### Given request 1
Print the commentary on Your Party's vote word for word, everything from "None of this" down to "for individual identity.".
### Given request 2
Answer these questions from the commentary on Your Party's vote:
(a) At what event did the Communist Party of Britain make its declaration on women's sex-based rights?
(b) Alongside which two causes did Your Party vote to enshrine "trans liberation"?
(c) Whose definition of trans liberation does the commentary refer to?

====== Reading text ======

Even the Communist Party of Britain, at its 2025 Congress, has recognised what many on the left still refuse to admit. The CPB declared that communists will fight for recognition of women’s sex-based rights across trade unions. When even the communists are drawing a line between materialism and liberal identity politics, when even they are saying that women’s rights cannot be sacrificed on the altar of gender ideology, the message is clear: the time for silence is over.

And here is where Your Party has made its fatal error. By voting to enshrine “trans liberation” alongside Palestine solidarity and anti-racism, it has collapsed the distinction between material struggle and liberal identity politics. Palestine is about land, about colonialism, about resources and power. Anti-racism is about material inequality, about how capitalism divides workers along racial lines to prevent solidarity. These are class questions.

Marx's

Trans liberation, as defined by the Trans Liberation Group, is not. It is a demand that society reorganise itself around individual identity claims, that women’s sex-based rights be subordinated to men’s feelings, that the state enforce validation of internal gender identities through law. It is, at its core, a liberal project. And socialists who sign up to it are not advancing the cause of the working class. They are advancing the cause of a small, vocal, overwhelmingly middle-class lobby that has captured institutions through funding, pressure, and moral panic.

None of this is about hatred. It is about refusing to let ultra-liberal identity politics drown out the class politics we desperately need. You can create as many bogeymen as you like and pretend there is a far-right conspiracy lurking behind every question. But the real damage is not coming from Reform voters or Tommy Robinson supporters. It is coming from within, from a left that has abandoned materialism for moralism, class for culture war, and collective struggle for individual identity.

====== Supplied information ======

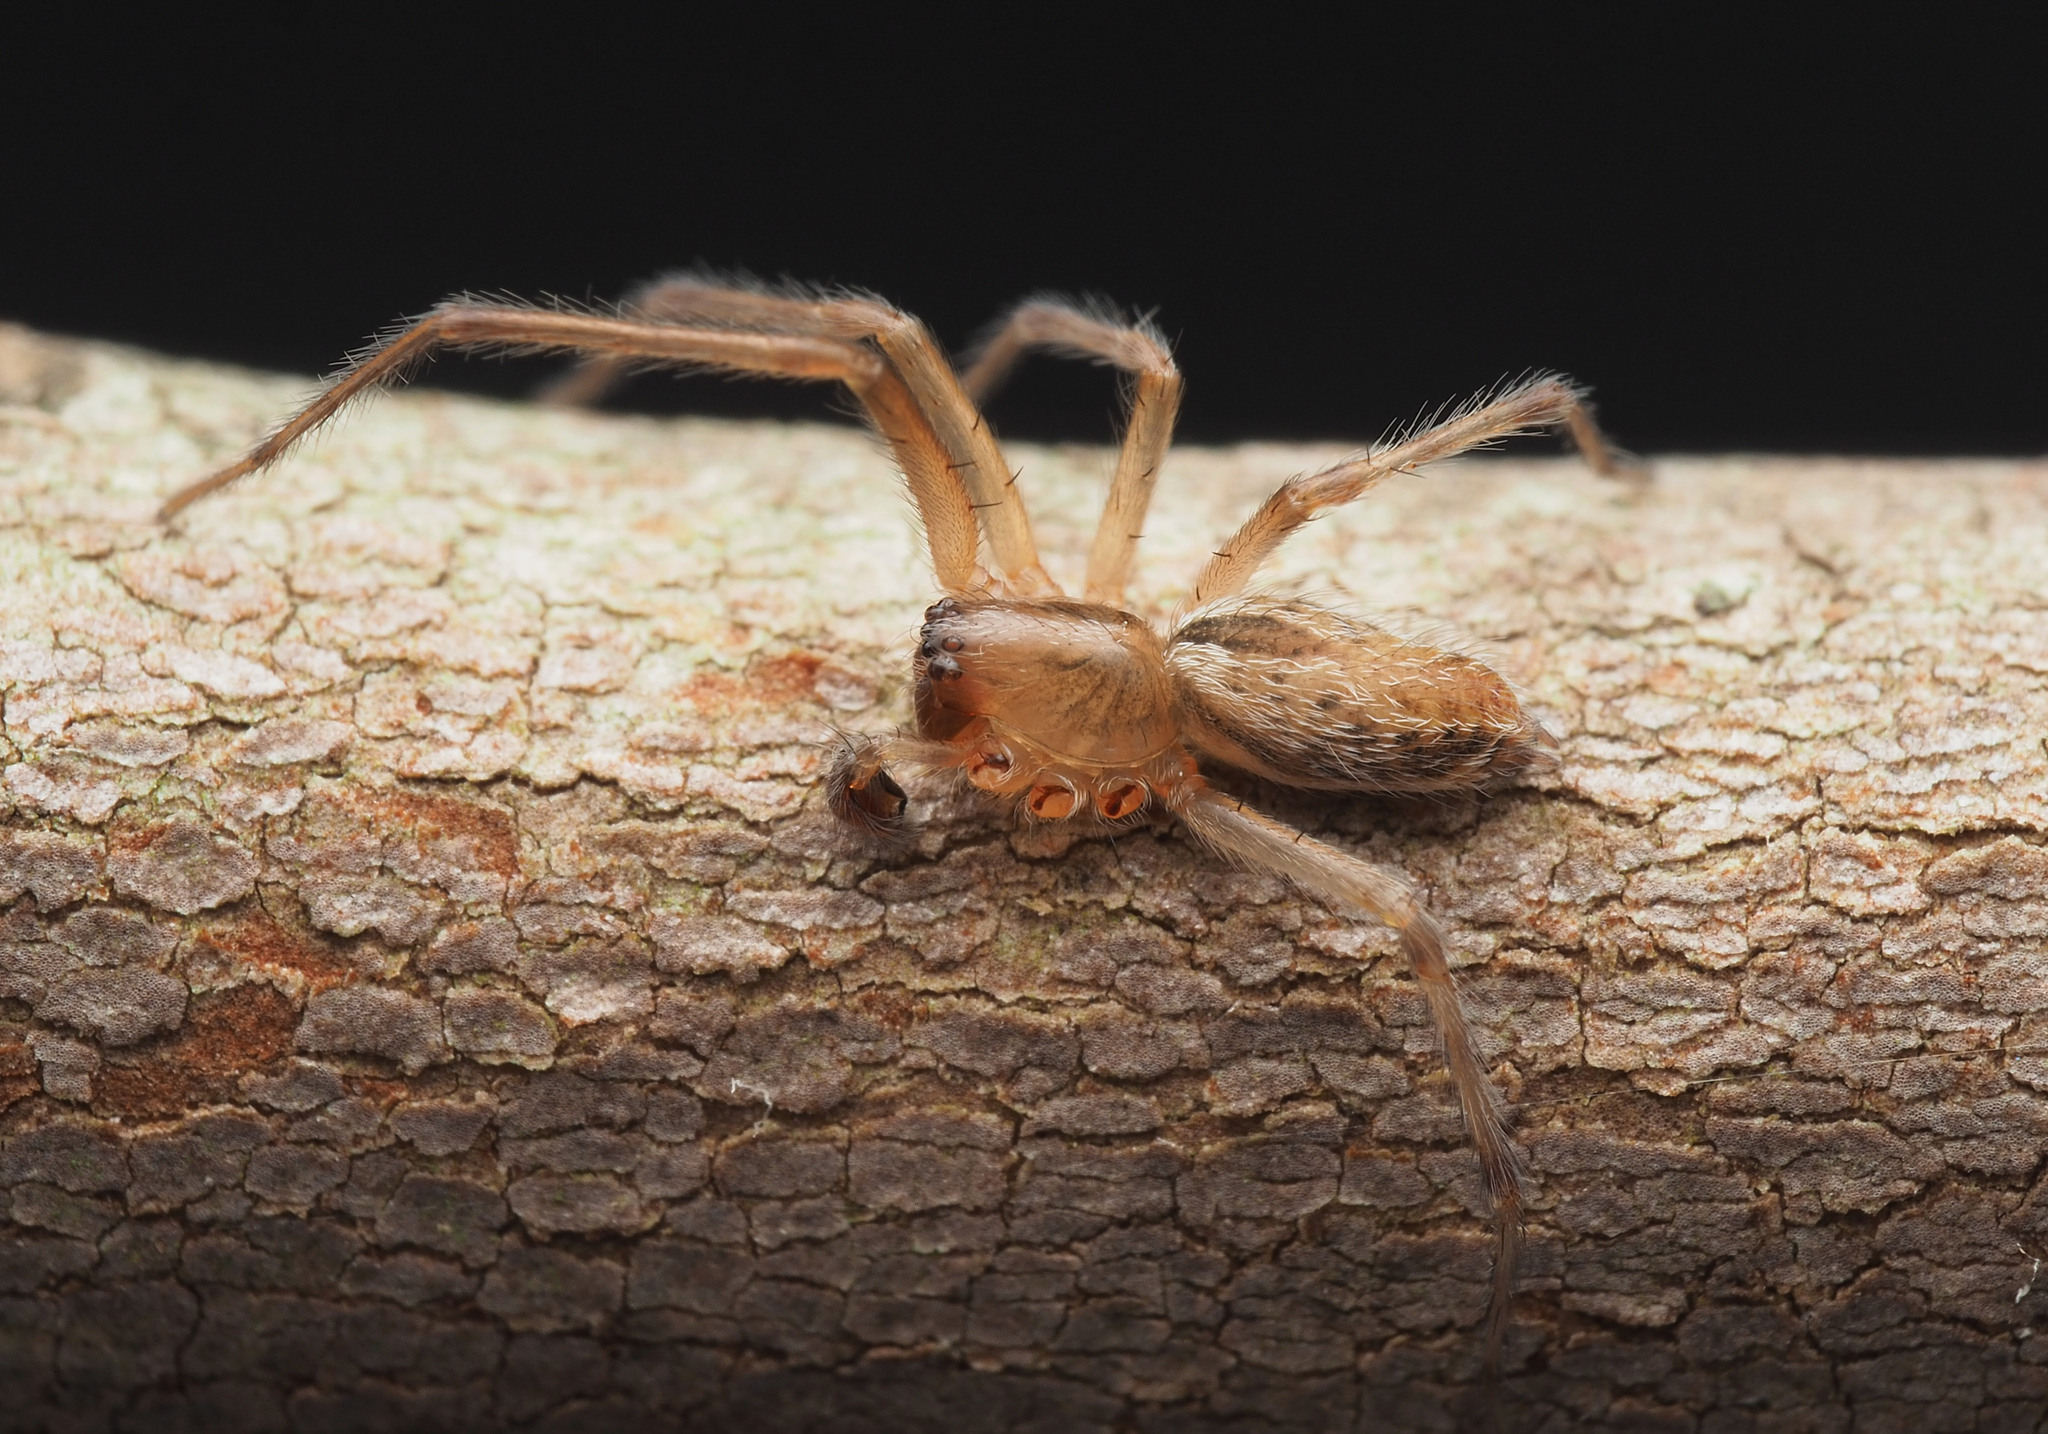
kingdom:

======

### Exercise answer 1
None of this is about hatred. It is about refusing to let ultra-liberal identity politics drown out the class politics we desperately need. You can create as many bogeymen as you like and pretend there is a far-right conspiracy lurking behind every question. But the real damage is not coming from Reform voters or Tommy Robinson supporters. It is coming from within, from a left that has abandoned materialism for moralism, class for culture war, and collective struggle for individual identity.

### Exercise answer 2
(a) Its 2025 Congress.
(b) Palestine solidarity and anti-racism.
(c) The Trans Liberation Group's.